Thursday, December 15, 2011

we sea beans and we eat them

Sea beans are one of those things - like many kinds of berries or mushrooms, like ramps, even like some cuts of beef - which are commonplace and cheap for 5% of the population, expensive and rare or unheard-of for the rest. Unlike strawberries, which can be grown big and styrofoamish and trucked across the country, huckleberries or sour cherries are too fragile for commercial freight; ramps, sea beans, and many black raspberries grow wild and are foraged rather than being raised commercially. Sea beans, like many of these things, have the additional expense-adding strike that they are somewhat perishable - while they won't go bad in refrigeration very quickly, they won't retain their texture as long.

Seabeans

They are normally bigger than what I have here - these are "micro sea beans," especially small and tender ones.

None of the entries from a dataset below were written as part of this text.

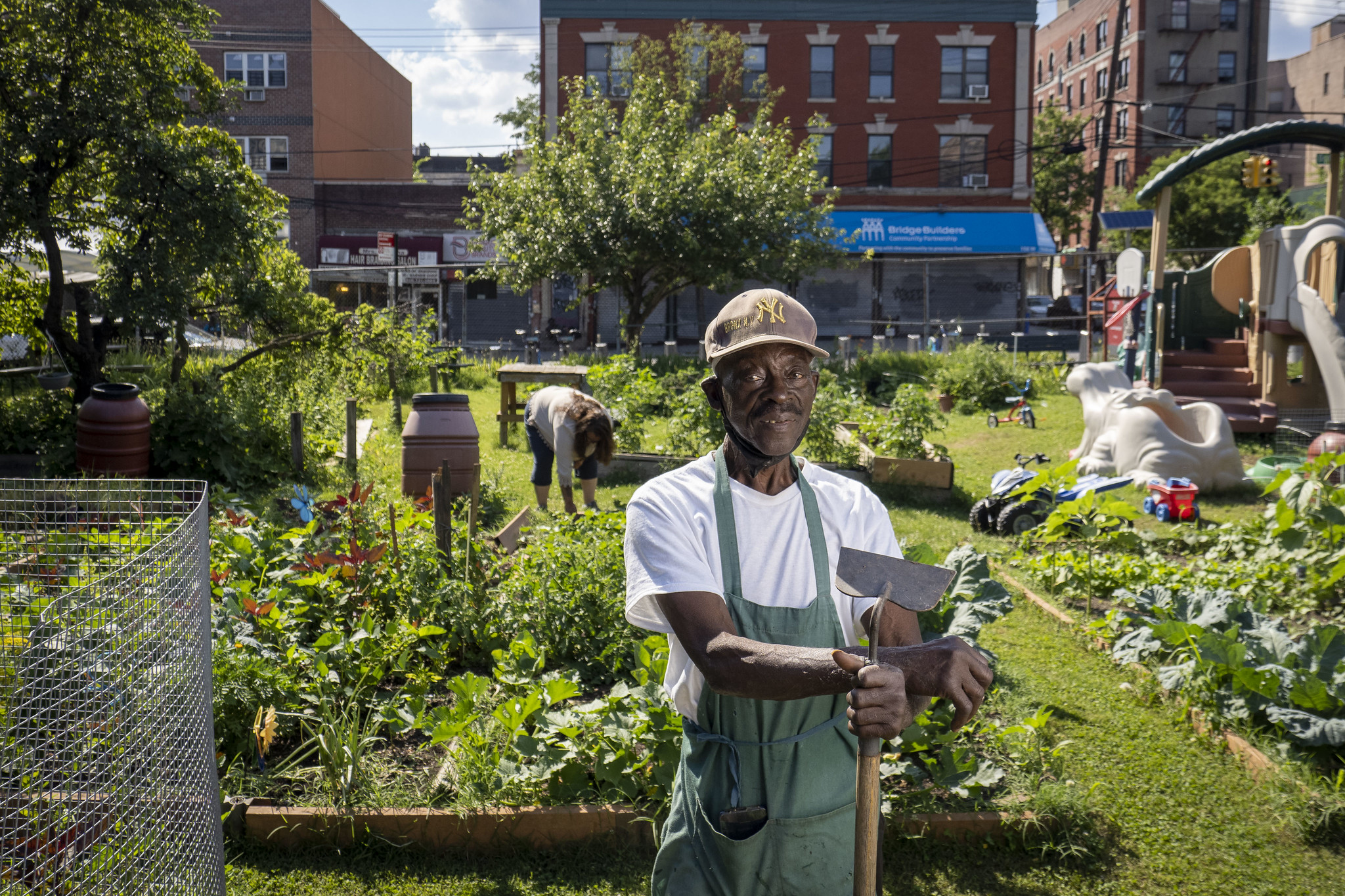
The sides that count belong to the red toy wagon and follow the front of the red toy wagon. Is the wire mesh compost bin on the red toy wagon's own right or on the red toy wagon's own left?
on the red toy wagon's own right

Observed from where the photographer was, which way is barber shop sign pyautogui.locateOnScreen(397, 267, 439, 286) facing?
facing the viewer

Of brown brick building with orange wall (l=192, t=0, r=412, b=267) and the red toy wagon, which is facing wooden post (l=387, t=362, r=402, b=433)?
the brown brick building with orange wall

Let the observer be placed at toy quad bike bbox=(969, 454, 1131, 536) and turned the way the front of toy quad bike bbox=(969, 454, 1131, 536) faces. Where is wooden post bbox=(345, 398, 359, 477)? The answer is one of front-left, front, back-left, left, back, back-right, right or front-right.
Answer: front-right

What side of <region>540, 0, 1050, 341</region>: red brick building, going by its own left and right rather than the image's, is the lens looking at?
front

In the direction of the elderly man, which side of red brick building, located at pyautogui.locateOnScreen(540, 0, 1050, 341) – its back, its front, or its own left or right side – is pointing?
front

So you have the people who can simply walk outside and forage them for free, or pay a token amount to someone who's already done so, and can't imagine paying premium prices for them nor why they would show up on the menus of "gourmet restaurants." And you have the big middle, who's never heard of them. And you have the small percentage of people, probably about as big as the first group, who love them but don't have access to them, and are sometimes willing to pay that premium.

Seabeans
The reason sea beans are available in such a small part of the world is made pretty obvious by the name: they grow by the sea (or salt marshes), especially in the north. While "sea bean" sometimes means "drift seeds," in edible contexts we're talking about species of salicornia, sometimes called samphire, glasswort, or pickleweed. The "bean" they resemble is the string bean, not the shell bean, and they have a snappy crisp texture similar to haricots verts.

I love them. They're crisp, they're salty - the full-size sea beans can be too salty - and they have a slight marine flavor like seaweed, but not as pronounced. The combination brings up a thousand memories and associations, mainly with the ocean near my grandparents' house when I was a kid. I never had sea beans there, but the taste is a lot like the smell of being at the beach.

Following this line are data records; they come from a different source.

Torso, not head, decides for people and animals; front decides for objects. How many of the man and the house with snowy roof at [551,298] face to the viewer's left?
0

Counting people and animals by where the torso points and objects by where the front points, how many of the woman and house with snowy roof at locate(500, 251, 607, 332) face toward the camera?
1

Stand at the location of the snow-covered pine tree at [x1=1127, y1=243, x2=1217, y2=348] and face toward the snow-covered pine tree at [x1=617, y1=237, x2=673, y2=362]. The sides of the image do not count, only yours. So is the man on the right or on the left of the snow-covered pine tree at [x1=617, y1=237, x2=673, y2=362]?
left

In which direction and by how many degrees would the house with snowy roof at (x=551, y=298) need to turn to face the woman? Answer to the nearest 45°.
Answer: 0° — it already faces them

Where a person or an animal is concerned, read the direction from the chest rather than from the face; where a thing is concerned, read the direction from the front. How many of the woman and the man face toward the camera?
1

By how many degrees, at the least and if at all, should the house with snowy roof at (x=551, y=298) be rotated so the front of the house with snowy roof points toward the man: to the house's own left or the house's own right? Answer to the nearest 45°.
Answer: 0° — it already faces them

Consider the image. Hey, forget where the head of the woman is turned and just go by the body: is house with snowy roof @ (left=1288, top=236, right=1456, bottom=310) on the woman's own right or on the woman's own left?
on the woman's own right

For lunch I'm just having them as an accent - more than a garnish - with ddukbokki:

Ddukbokki, seabeans
Ddukbokki, seabeans
Ddukbokki is just Korean ricecakes - dduk - with hot sauce. "Ricecakes" is a misleading term in American English - they're thick, chewy, nearly-neutral-flavored dumplings made from sweet rice flour, which soak up whatever flavors are around them (in this case a punishingly hot pepper paste). I'll have a post more specifically about them at another time - they're terrific with chili.